QUOTED PASSAGE:
┌──
In order for California to achieve its renewable energy goals, affordable long-duration energy storage is a necessity. The storage requirements to meet these goals cannot be accomplished by batteries (i.e. device-based technologies like lithium-ion) alone, given the linear price vs. energy capacity curves for these technologies, leading to very high prices for applications requiring durations of 12 hours or longer. To address long periods of limited solar or wind power generation, as well as seasonal differences, long-duration energy storage technologies that can scale in the energy capacity dimension (kWh) at a super low cost will be required.

Project Innovation

This project will demonstration an e-Zn long-duration energy storage system, and test and validate the e-Zn technology at the commercial scale. e-Zn's technology is material based, as adding more hours of runtime does not require an additional device (or battery), but only additional zinc, potassium hydroxide (the electrolyte), and plastic (for containment), at a material cost of approximately $20/kWh. This makes e-Zn's technology exceptionally well suited for long-duration energy storage applications, particularly greater than 24 hours duration (at rated power), and at a power node size of 1 kW to 10 MW.

Project Goals

Deploy a fully integrated kW scale energy storage system on a customer’s site behind the meter.
└──
DATA PROVIDED:
┌──
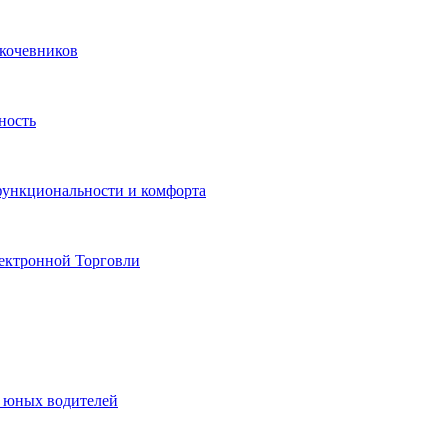
 кочевников
ность
функциональности и комфорта
ектронной Торговли
я юных водителей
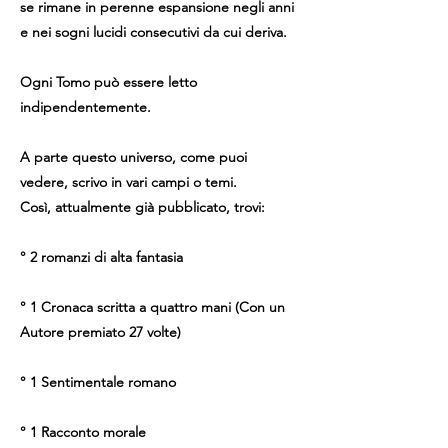
se rimane in perenne espansione negli anni
e nei sogni lucidi consecutivi da cui deriva.
Ogni Tomo può essere letto
indipendentemente.
A parte questo universo, come puoi
vedere, scrivo in vari campi o temi.
Così, attualmente già pubblicato, trovi:
° 2 romanzi di alta fantasia
° 1 Cronaca scritta a quattro mani (Con un
Autore premiato 27 volte)
° 1 Sentimentale romano
° 1 Racconto morale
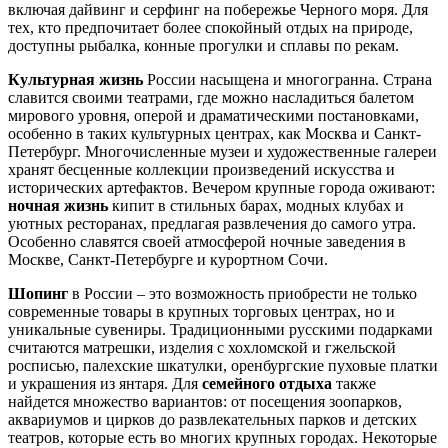
включая дайвинг и серфинг на побережье Черного моря. Для
тех, кто предпочитает более спокойный отдых на природе,
доступны рыбалка, конные прогулки и сплавы по рекам.
Культурная жизнь
России насыщена и многогранна. Страна
славится своими театрами, где можно насладиться балетом
мирового уровня, оперой и драматическими постановками,
особенно в таких культурных центрах, как
Москва
и
Санкт-
Петербург
. Многочисленные музеи и художественные галереи
хранят бесценные коллекции произведений искусства и
исторических артефактов. Вечером крупные города оживают:
ночная жизнь
кипит в стильных барах, модных клубах и
уютных ресторанах, предлагая развлечения до самого утра.
Особенно славятся своей атмосферой ночные заведения в
Москве
,
Санкт-Петербурге
и курортном
Сочи
.
Шопинг
в России – это возможность приобрести не только
современные товары в крупных торговых центрах, но и
уникальные сувениры. Традиционными русскими подарками
считаются матрешки, изделия с хохломской и гжельской
росписью, палехские шкатулки, оренбургские пуховые платки
и украшения из янтаря. Для
семейного отдыха
также
найдется множество вариантов: от посещения зоопарков,
аквариумов и цирков до развлекательных парков и детских
театров, которые есть во многих крупных городах. Некоторые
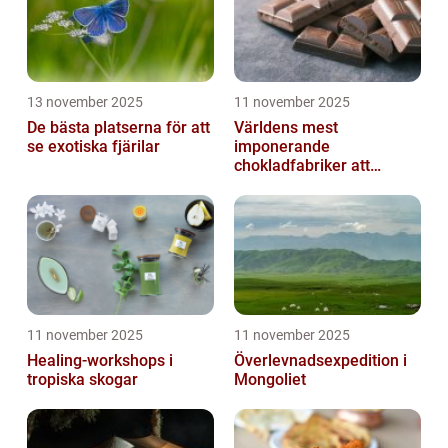
13 november 2025
11 november 2025
De bästa platserna för att
Världens mest
se exotiska fjärilar
imponerande
chokladfabriker att
besöka
11 november 2025
11 november 2025
Healing-workshops i
Överlevnadsexpedition i
tropiska skogar
Mongoliet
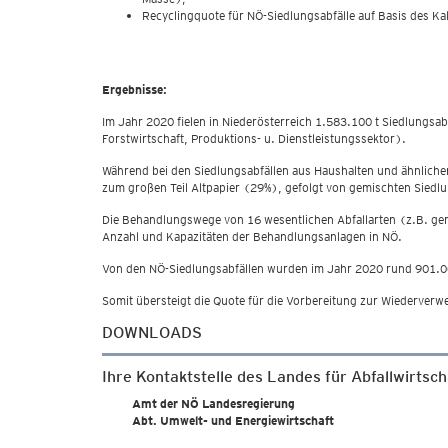
Recyclingquote für NÖ-Siedlungsabfälle auf Basis des Ka
Ergebnisse:
Im Jahr 2020 fielen in Niederösterreich 1.583.100 t Siedlungs
Forstwirtschaft, Produktions- u. Dienstleistungssektor).
Während bei den Siedlungsabfällen aus Haushalten und ähnliche
zum großen Teil Altpapier (29%), gefolgt von gemischten Siedl
Die Behandlungswege von 16 wesentlichen Abfallarten (z.B. gemis
Anzahl und Kapazitäten der Behandlungsanlagen in NÖ.
Von den NÖ-Siedlungsabfällen wurden im Jahr 2020 rund 901.00
Somit übersteigt die Quote für die Vorbereitung zur Wiederver
DOWNLOADS
Ihre Kontaktstelle des Landes für Abfallwirtsch
Amt der NÖ Landesregierung
Abt. Umwelt- und Energiewirtschaft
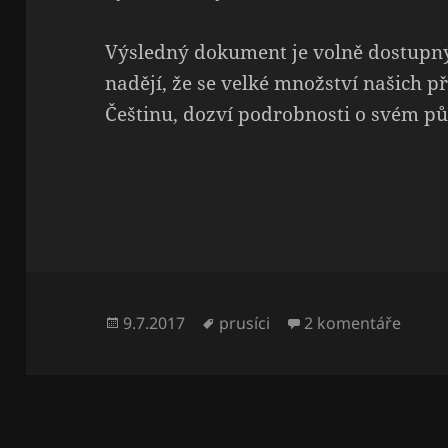
Výsledný dokument je volně dostupn
nadějí, že se velké množství našich př
Češtinu, dozví podrobnosti o svém p
Publikováno:
Štítky:
u text
9.7.2017
prusíci
2 komentáře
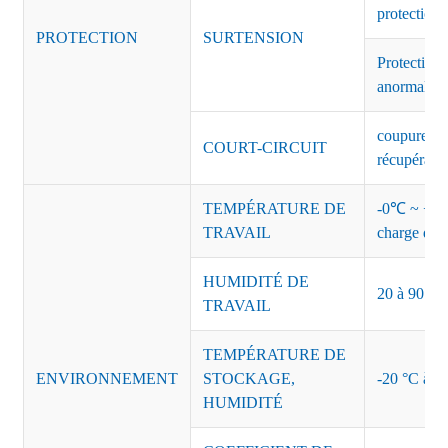
protection 
PROTECTION
SURTENSION
Protection 
anormales 
coupure de 
COURT-CIRCUIT
récupérati
TEMPÉRATURE DE
-0℃ ~ +45℃
TRAVAIL
charge de s
HUMIDITÉ DE
20 à 90 % d
TRAVAIL
TEMPÉRATURE DE
ENVIRONNEMENT
STOCKAGE,
-20 °C à +8
HUMIDITÉ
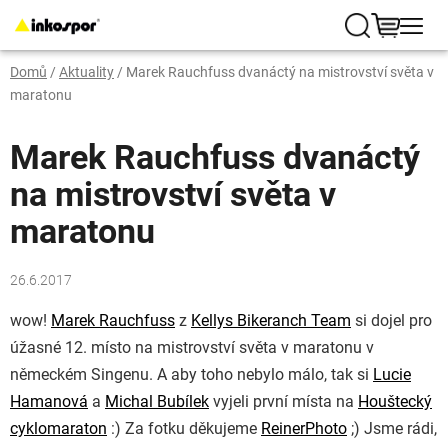
Přejít
na
Hledat
NÁKUP
obsah
Domů
/
Aktuality
/
Marek Rauchfuss dvanáctý na mistrovství světa v
KOŠÍK
maratonu
Marek Rauchfuss dvanáctý
na mistrovství světa v
maratonu
26.6.2017
wow!
Marek Rauchfuss
z
Kellys Bikeranch Team
si dojel pro
úžasné 12. místo na mistrovství světa v maratonu v
německém Singenu. A aby toho nebylo málo, tak si
Lucie
Hamanová
a
Michal Bubílek
vyjeli první místa na
Houštecký
cyklomaraton
:)
Za fotku děkujeme
ReinerPhoto
;)
Jsme rádi,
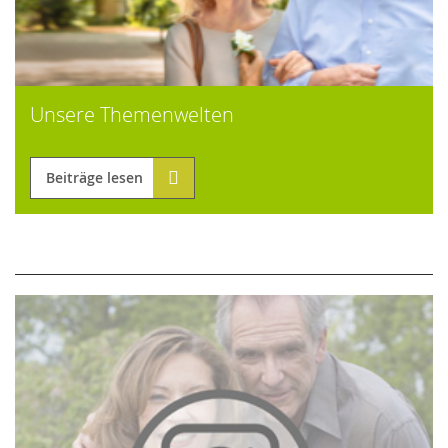
Unsere Themenwelten
Beiträge lesen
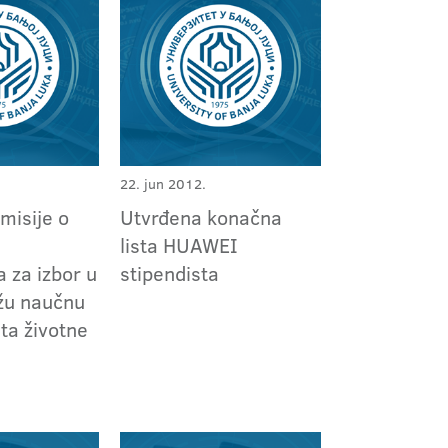
22. jun 2012.
omisije o
Utvrđena konačna
m
lista HUAWEI
 za izbor u
stipendista
užu naučnu
ita životne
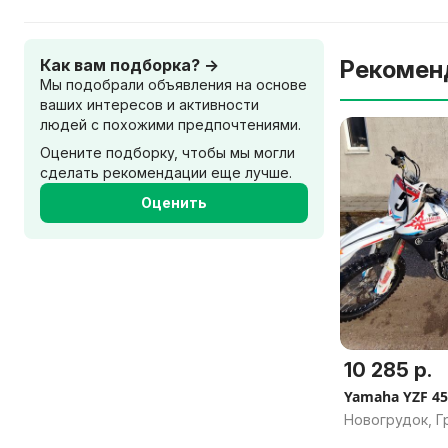
Как вам подборка? →
Рекомен
Мы подобрали объявления на основе
ваших интересов и активности
людей с похожими предпочтениями.
Оцените подборку, чтобы мы могли
сделать рекомендации еще лучше.
Оценить
10 285 р.
Yamaha YZF 45
Новогрудок, Г
область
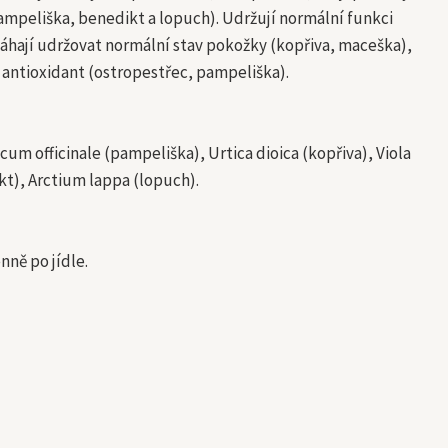
pampeliška, benedikt a lopuch). Udržují normální funkci
áhají udržovat normální stav pokožky (kopřiva, maceška),
o antioxidant (ostropestřec, pampeliška).
um officinale (pampeliška), Urtica dioica (kopřiva), Viola
kt), Arctium lappa (lopuch).
nně po jídle.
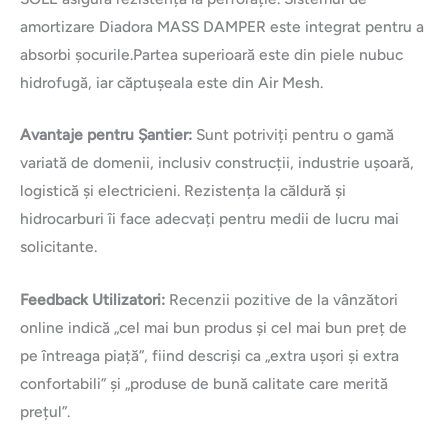
amortizare Diadora MASS DAMPER este integrat pentru a
absorbi șocurile.Partea superioară este din piele nubuc
hidrofugă, iar căptușeala este din Air Mesh.
Avantaje pentru Șantier:
Sunt potriviți pentru o gamă
variată de domenii, inclusiv construcții, industrie ușoară,
logistică și electricieni. Rezistența la căldură și
hidrocarburi îi face adecvați pentru medii de lucru mai
solicitante.
Feedback Utilizatori:
Recenzii pozitive de la vânzători
online indică „cel mai bun produs și cel mai bun preț de
pe întreaga piață”, fiind descriși ca „extra ușori și extra
confortabili” și „produse de bună calitate care merită
prețul”.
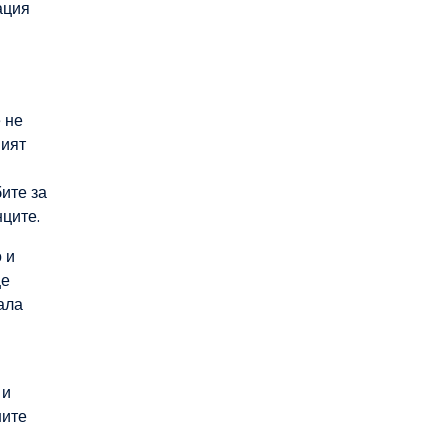
ация
 не
ният
ите за
ците.
 и
ще
ала
 и
ните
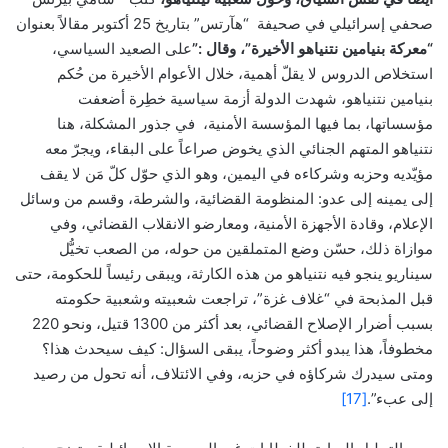
صحفي إسرائيلي في صحيفة “هآرتس” بتاريخ 25 أكتوبر مقالاً بعنوان
“معركة بنيامين نتنياهو الأخيرة”، وقال :”
على الصعيد السياسي،
استخلاص الدروس لا يقلّ أهمية، خلال الأعوام الأخيرة من حُكم
بنيامين نتنياهو، شهدت الدولة أزمة سياسية خطِرة أضعفت
مؤسساتها، بما فيها المؤسسة الأمنية، في جذور المشكلة، هنا
نتنياهو المتهم الجنائي الذي يخوض صراعاً على البقاء، ويجرّ معه
مؤيّديه وحزبه وشركاءه في اليمين، وهو الذي حوّل كلّ مَن لا يقف
إلى يمينه إلى عدو: المنظومة القضائية، والشرطة، وقسم من وسائل
الإعلام، وقادة الأجهزة الأمنية، ومعارضو الانقلاب القضائي، وفي
موازاة ذلك، حسّن وضع المتملقين من حوله، من الصعب تخيُّل
سيناريو ينجو فيه نتنياهو من هذه الكارثة، ويبقى رئيساً للحكومة، حتى
قبل المذبحة في “غلاف غزة”، تراجعت شعبيته وشعبية حكومته
بسبب أضرار الإصلاح القضائي، بعد أكثر من 1300 قتيل، ونحو 220
مخطوفاً، هذا يبدو أكثر وضوحاً، يبقى السؤال: كيف سيحدث هذا؟
ومتى سيدرك شركاؤه في حزبه، وفي الائتلاف، أنه تحول من رصيد
إلى عبء”.
[17]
└──
PROBLEM DETAILS: Return the e-Zn storage project description from above in full, word for word.

WRITTEN SOLUTION:
In order for California to achieve its renewable energy goals, affordable long-duration energy storage is a necessity. The storage requirements to meet these goals cannot be accomplished by batteries (i.e. device-based technologies like lithium-ion) alone, given the linear price vs. energy capacity curves for these technologies, leading to very high prices for applications requiring durations of 12 hours or longer. To address long periods of limited solar or wind power generation, as well as seasonal differences, long-duration energy storage technologies that can scale in the energy capacity dimension (kWh) at a super low cost will be required.

Project Innovation

This project will demonstration an e-Zn long-duration energy storage system, and test and validate the e-Zn technology at the commercial scale. e-Zn's technology is material based, as adding more hours of runtime does not require an additional device (or battery), but only additional zinc, potassium hydroxide (the electrolyte), and plastic (for containment), at a material cost of approximately $20/kWh. This makes e-Zn's technology exceptionally well suited for long-duration energy storage applications, particularly greater than 24 hours duration (at rated power), and at a power node size of 1 kW to 10 MW.

Project Goals

Deploy a fully integrated kW scale energy storage system on a customer’s site behind the meter.